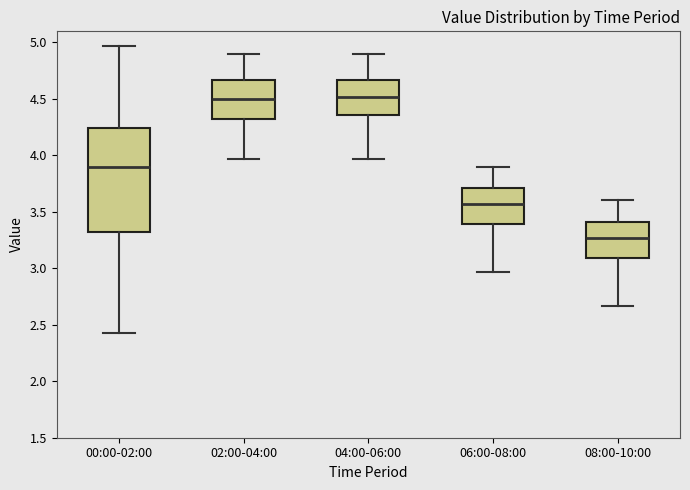

Reading left to right, read every box against the y-axis: the position of its median line, the range the box covers, and the ends of its whiskers. The values are not printed on the chart, so give them approximately, as read against the axis.

00:00-02:00: median 3.90, box 3.30 to 4.25, whiskers 2.45 to 4.95
02:00-04:00: median 4.50, box 4.30 to 4.65, whiskers 3.95 to 4.90
04:00-06:00: median 4.50, box 4.35 to 4.65, whiskers 3.95 to 4.90
06:00-08:00: median 3.55, box 3.40 to 3.70, whiskers 2.95 to 3.90
08:00-10:00: median 3.25, box 3.10 to 3.40, whiskers 2.65 to 3.60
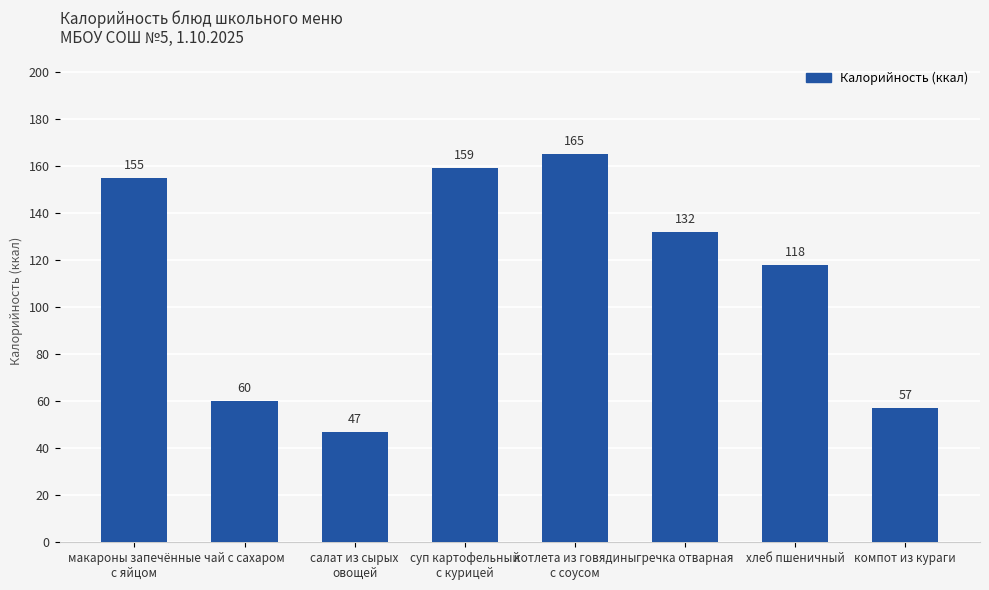

What is the difference between the values at чай с сахаром and гречка отварная?

72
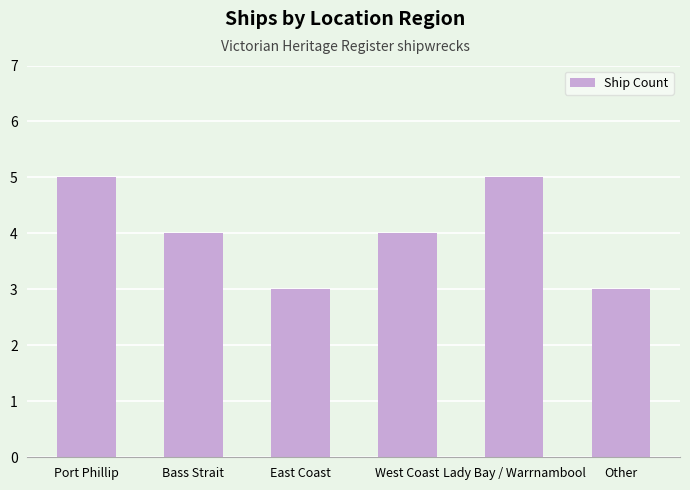

Count the number of categories in the chart.

6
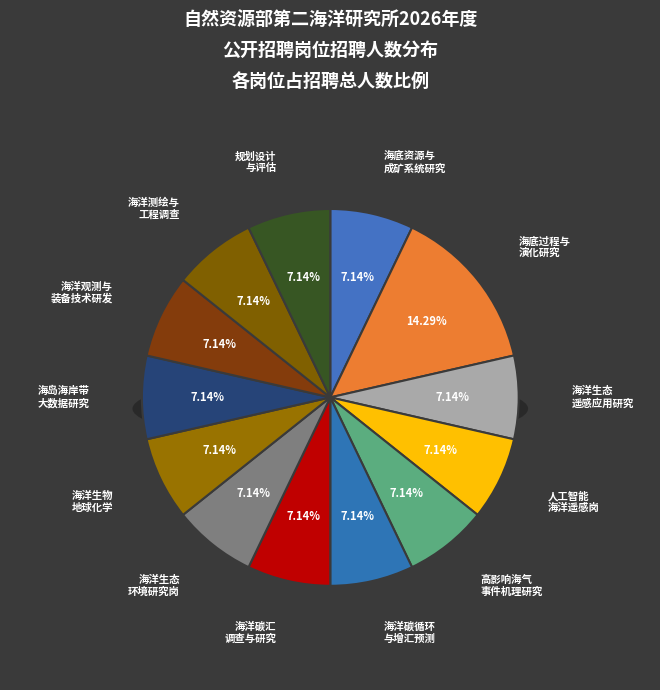

To the nearest percent, what portion does 海洋碳循环与增汇过程预测评估 represent?

7%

***

Reproduce every one of the entries above verbatim, leaving the pictures out.

• TASK ANSWER
Reading left to right, read every box against the y-axis: the position of its median line, the range the box covers, and the ends of its whiskers. The values are not printed on the chart, so give them approximately, as read against the axis.

00:00-02:00: median 3.90, box 3.30 to 4.25, whiskers 2.45 to 4.95
02:00-04:00: median 4.50, box 4.30 to 4.65, whiskers 3.95 to 4.90
04:00-06:00: median 4.50, box 4.35 to 4.65, whiskers 3.95 to 4.90
06:00-08:00: median 3.55, box 3.40 to 3.70, whiskers 2.95 to 3.90
08:00-10:00: median 3.25, box 3.10 to 3.40, whiskers 2.65 to 3.60

What is the difference between the values at чай с сахаром and гречка отварная?

72

Count the number of categories in the chart.

6

To the nearest percent, what portion does 海洋碳循环与增汇过程预测评估 represent?

7%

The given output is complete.